## [Written task]
Count the lines in the data below that contain the string "name", treating uppercase and lowercase as different. Give only the number.

## [Supplied material]
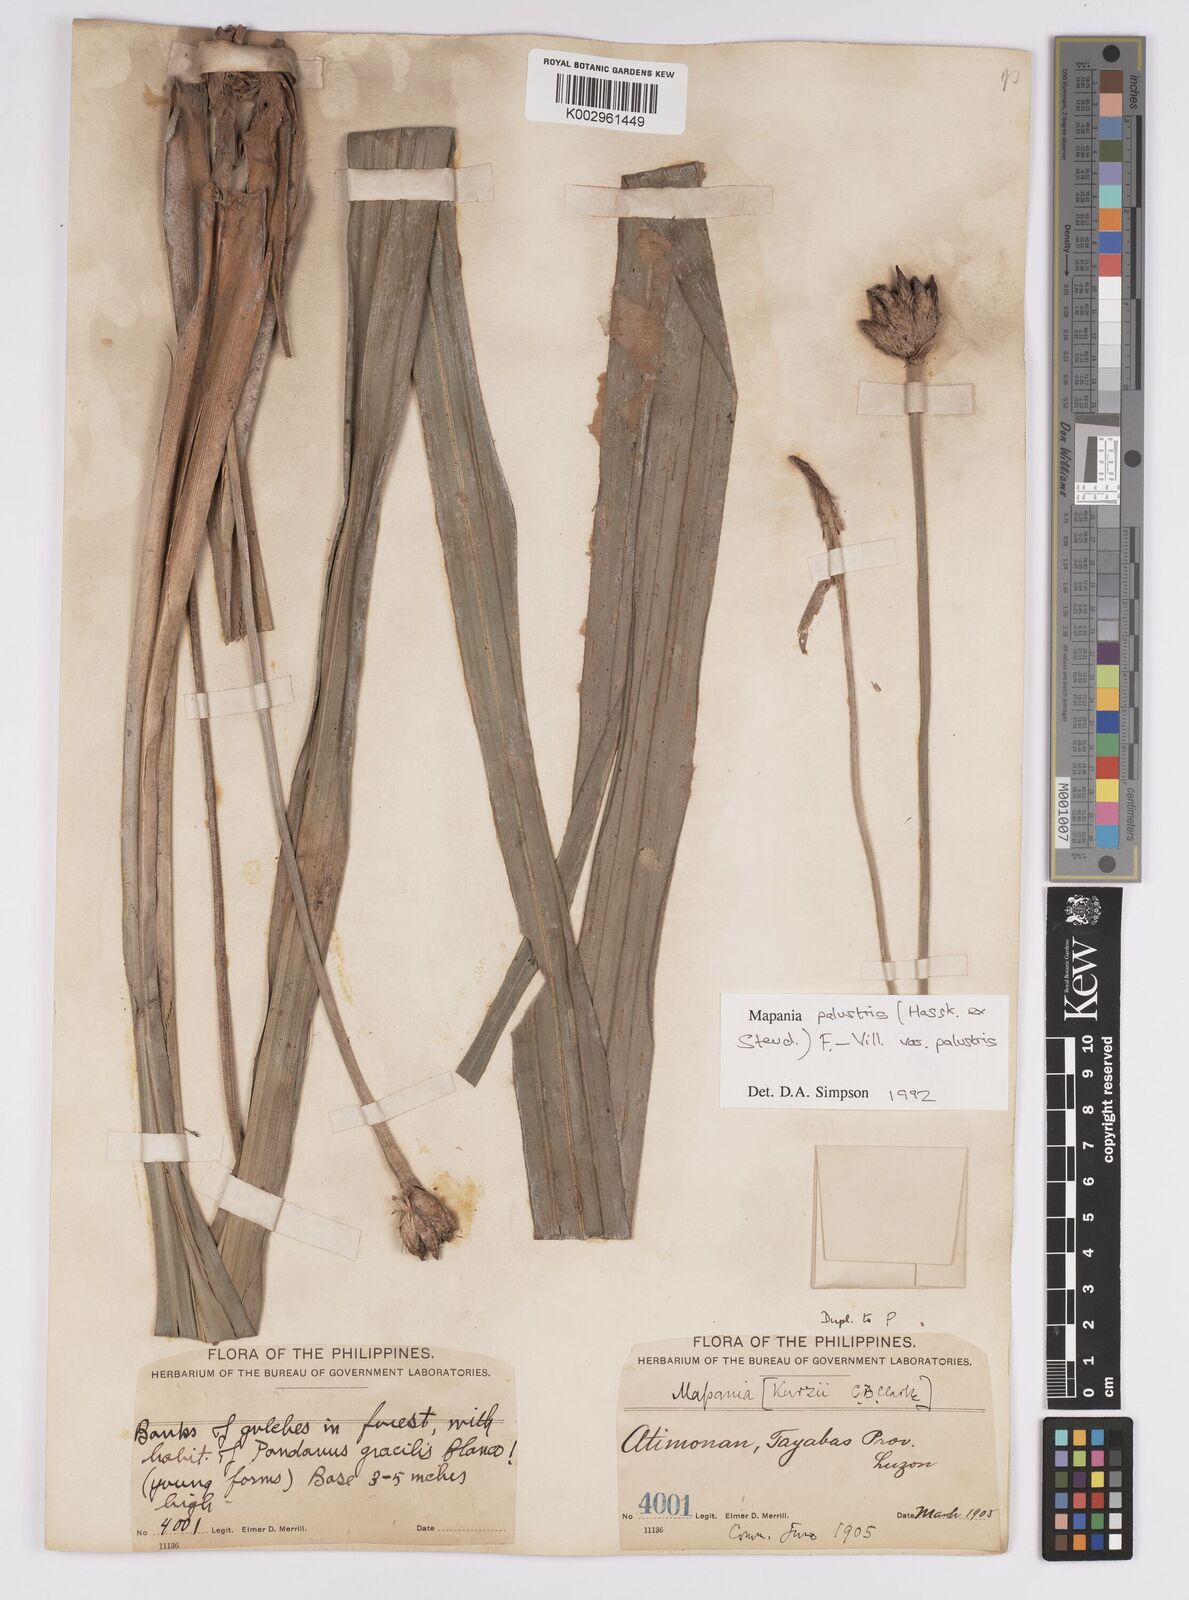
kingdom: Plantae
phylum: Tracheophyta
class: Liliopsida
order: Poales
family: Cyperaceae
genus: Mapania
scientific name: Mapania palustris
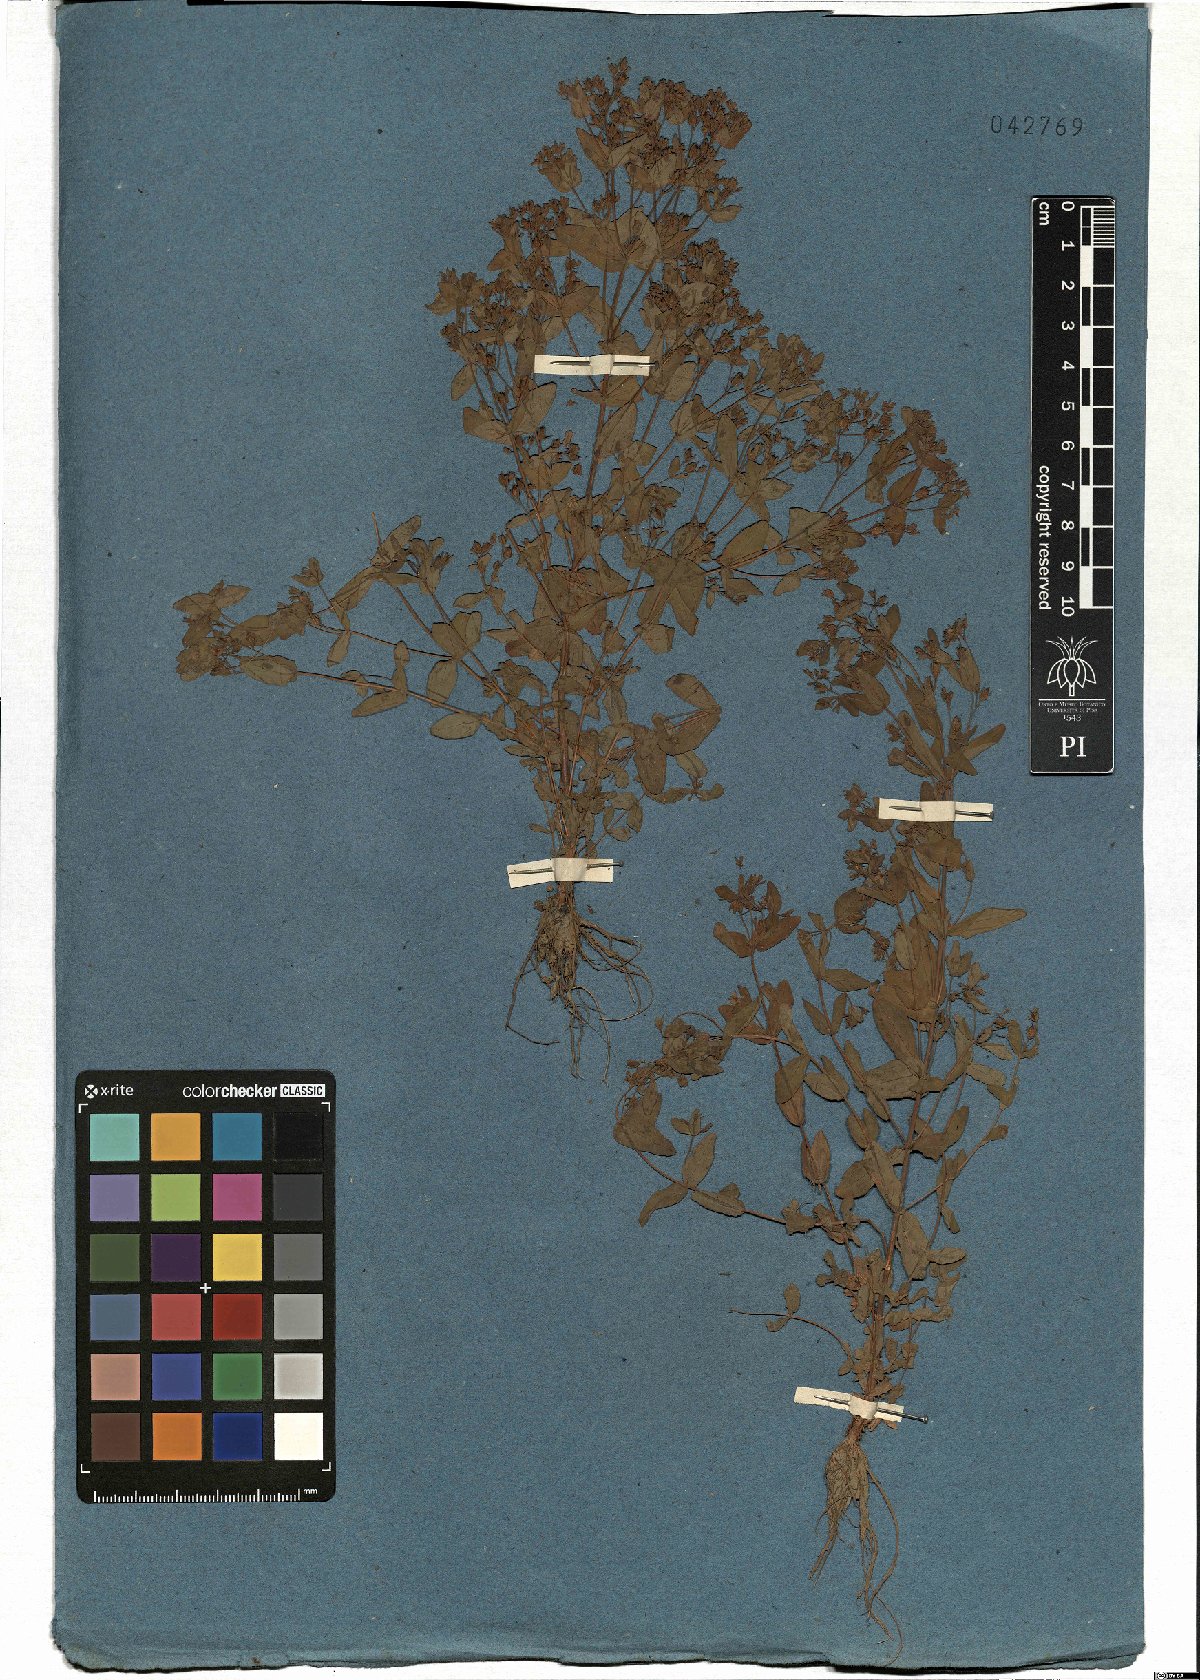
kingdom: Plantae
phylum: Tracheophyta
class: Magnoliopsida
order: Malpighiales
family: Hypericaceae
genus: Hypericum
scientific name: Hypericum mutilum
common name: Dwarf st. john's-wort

## [Response below]
3